As previously mentioned, the most obvious limitation of A Lover’s Quarrel is that he eschews the truly innovative and musical works of our most cherished poets, and continually props up the preciously rendered works of his cohorts: Solway, Harris, Ormsby, et al. as the alternative to all this “blandness.” And what do these unacknowledged, underappreciated scribes have to offer? Starnino offers us full poem samples of Ormsby’s “Garter Snake,” Solway’s “Stones in Water” and Harris’ “The Dolphin”—each poem, an equal exercise in the shop-worn emblem and the faux epiphany. In other words, skillful but bland.
Further, he bemoans the fact that his writers circle is not properly acknowledged in Canada and throughout the world. It’s a good thing that there is no index at the back of A Lover’s Quarrel, for it would reveal, in a most comedic way, that the names most invoked throughout the book are Solway, Harris, and Ormsby. Not Yeats, Shakespeare or Auden (as a thesis like his might suggest) but a close-knit group of local writers. While one can completely understand the need to stand up for one’s own, for this to occur in a polemic so skeptical of the incestuous circles of CanLit is a little rich.
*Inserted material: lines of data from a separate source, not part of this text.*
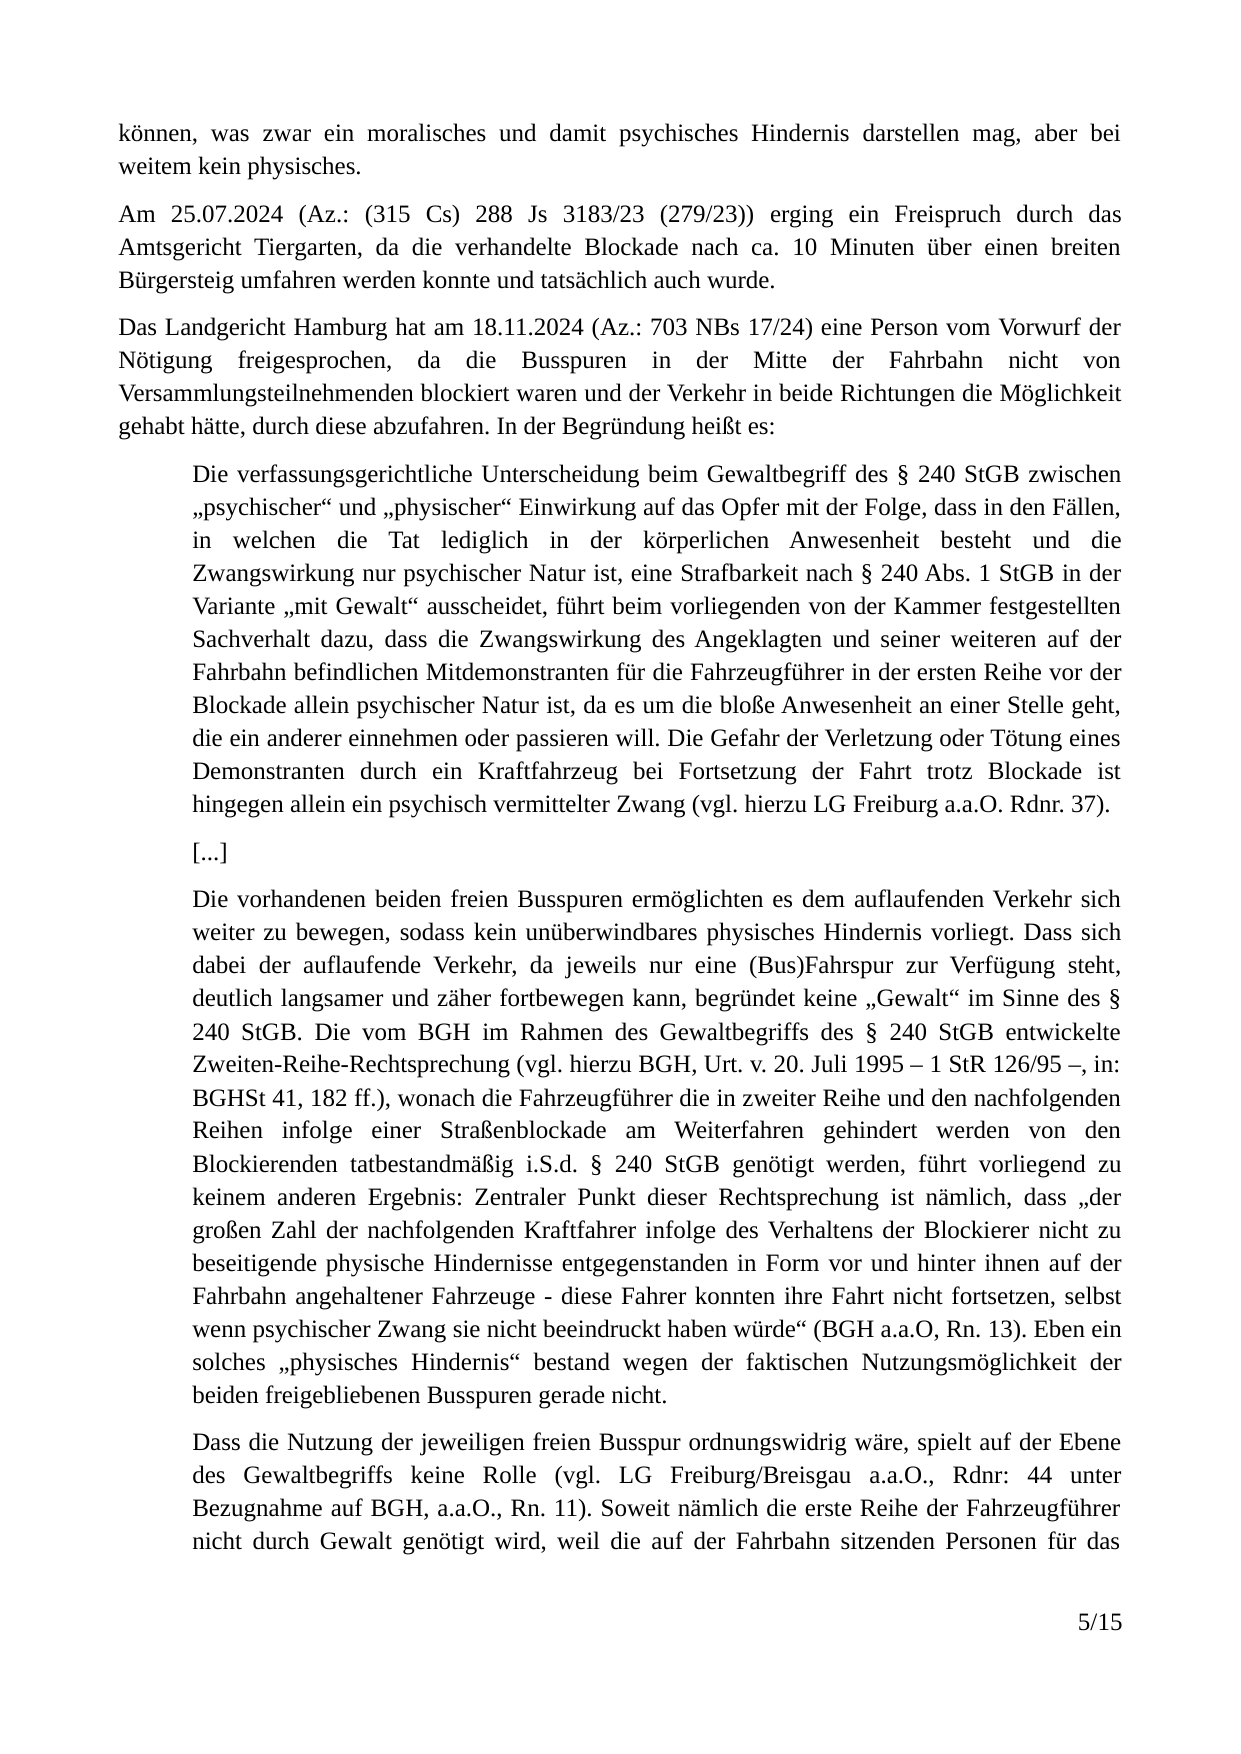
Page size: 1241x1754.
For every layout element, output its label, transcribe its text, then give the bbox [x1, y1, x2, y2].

text Die vorhandenen beiden freien Busspuren ermöglichten es dem auflaufenden Verkehr sich weiter zu bewegen, sodass kein unüberwindbares physisches Hindernis vorliegt. Dass sich dabei der auflaufende Verkehr, da jeweils nur eine (Bus)Fahrspur zur Verfügung steht, deutlich langsamer und zäher fortbewegen kann, begründet keine „Gewalt“ im Sinne des § 240 StGB. Die vom BGH im Rahmen des Gewaltbegriffs des § 240 StGB entwickelte Zweiten-Reihe-Rechtsprechung (vgl. hierzu BGH, Urt. v. 20. Juli 1995 – 1 StR 126/95 –, in: BGHSt 41, 182 ff.), wonach die Fahrzeugführer die in zweiter Reihe und den nachfolgenden Reihen infolge einer Straßenblockade am Weiterfahren gehindert werden von den Blockierenden tatbestandmäßig i.S.d. § 240 StGB genötigt werden, führt vorliegend zu keinem anderen Ergebnis: Zentraler Punkt dieser Rechtsprechung ist nämlich, dass „der großen Zahl der nachfolgenden Kraftfahrer infolge des Verhaltens der Blockierer nicht zu beseitigende physische Hindernisse entgegenstanden in Form vor und hinter ihnen auf der Fahrbahn angehaltener Fahrzeuge - diese Fahrer konnten ihre Fahrt nicht fortsetzen, selbst wenn psychischer Zwang sie nicht beeindruckt haben würde“ (BGH a.a.O, Rn. 13). Eben ein solches „physisches Hindernis“ bestand wegen der faktischen Nutzungsmöglichkeit der beiden freigebliebenen Busspuren gerade nicht. [192, 884, 1122, 1408]
text können, was zwar ein moralisches und damit psychisches Hindernis darstellen mag, aber bei weitem kein physisches. [118, 118, 1122, 180]
text [...] [192, 837, 1122, 866]
text Dass die Nutzung der jeweiligen freien Busspur ordnungswidrig wäre, spielt auf der Ebene des Gewaltbegriffs keine Rolle (vgl. LG Freiburg/Breisgau a.a.O., Rdnr: 44 unter Bezugnahme auf BGH, a.a.O., Rn. 11). Soweit nämlich die erste Reihe der Fahrzeugführer nicht durch Gewalt genötigt wird, weil die auf der Fahrbahn sitzenden Personen für das [192, 1427, 1122, 1555]
text Am 25.07.2024 (Az.: (315 Cs) 288 Js 3183/23 (279/23)) erging ein Freispruch durch das Amtsgericht Tiergarten, da die verhandelte Blockade nach ca. 10 Minuten über einen breiten Bürgersteig umfahren werden konnte und tatsächlich auch wurde. [118, 199, 1122, 293]
text Die verfassungsgerichtliche Unterscheidung beim Gewaltbegriff des § 240 StGB zwischen „psychischer“ und „physischer“ Einwirkung auf das Opfer mit der Folge, dass in den Fällen, in welchen die Tat lediglich in der körperlichen Anwesenheit besteht und die Zwangswirkung nur psychischer Natur ist, eine Strafbarkeit nach § 240 Abs. 1 StGB in der Variante „mit Gewalt“ ausscheidet, führt beim vorliegenden von der Kammer festgestellten Sachverhalt dazu, dass die Zwangswirkung des Angeklagten und seiner weiteren auf der Fahrbahn befindlichen Mitdemonstranten für die Fahrzeugführer in der ersten Reihe vor der Blockade allein psychischer Natur ist, da es um die bloße Anwesenheit an einer Stelle geht, die ein anderer einnehmen oder passieren will. Die Gefahr der Verletzung oder Tötung eines Demonstranten durch ein Kraftfahrzeug bei Fortsetzung der Fahrt trotz Blockade ist hingegen allein ein psychisch vermittelter Zwang (vgl. hierzu LG Freiburg a.a.O. Rdnr. 37). [192, 459, 1122, 818]
text Das Landgericht Hamburg hat am 18.11.2024 (Az.: 703 NBs 17/24) eine Person vom Vorwurf der Nötigung freigesprochen, da die Busspuren in der Mitte der Fahrbahn nicht von Versammlungsteilnehmenden blockiert waren und der Verkehr in beide Richtungen die Möglichkeit gehabt hätte, durch diese abzufahren. In der Begründung heißt es: [118, 312, 1122, 440]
A Lover’s Quarrel can be summed up as a slightly less accomplished version of David Solway’s Director’s Cut. It’s Solway-Lite but when most people want their Solway, they want it full strength. It might qualify as full strength if it weren’t for some interesting diversions, including a somewhat self-effacing, but inevitably self-serving Introduction, where Starnino asks important questions of himself such as “Are my critical instincts hemmed in by my taste?” Unfortunately, the answer is always inward affirmation.
It should be said, perhaps in Starnino’s defense, that this book is not actually scholarship. It’s a collection of book reviews. Lovers of Canadian literature have eclectic tastes and have enough room on their bookshelves for both Al Purdy and Christian Bök, both Margaret Atwood and Erin Moure, both Irving Layton and Anne Carson, and so on. As Malcolm Ross has noted, “we are many voices.” But eclecticism is Starnino’s neatly tagged enemy. The Canadian reader, whose bookshelf is capable of holding the unique diversity of our national literature, is really the one with whom Starnino has a quarrel, for the reader has made her/his informed decision already and Starnino is not happy.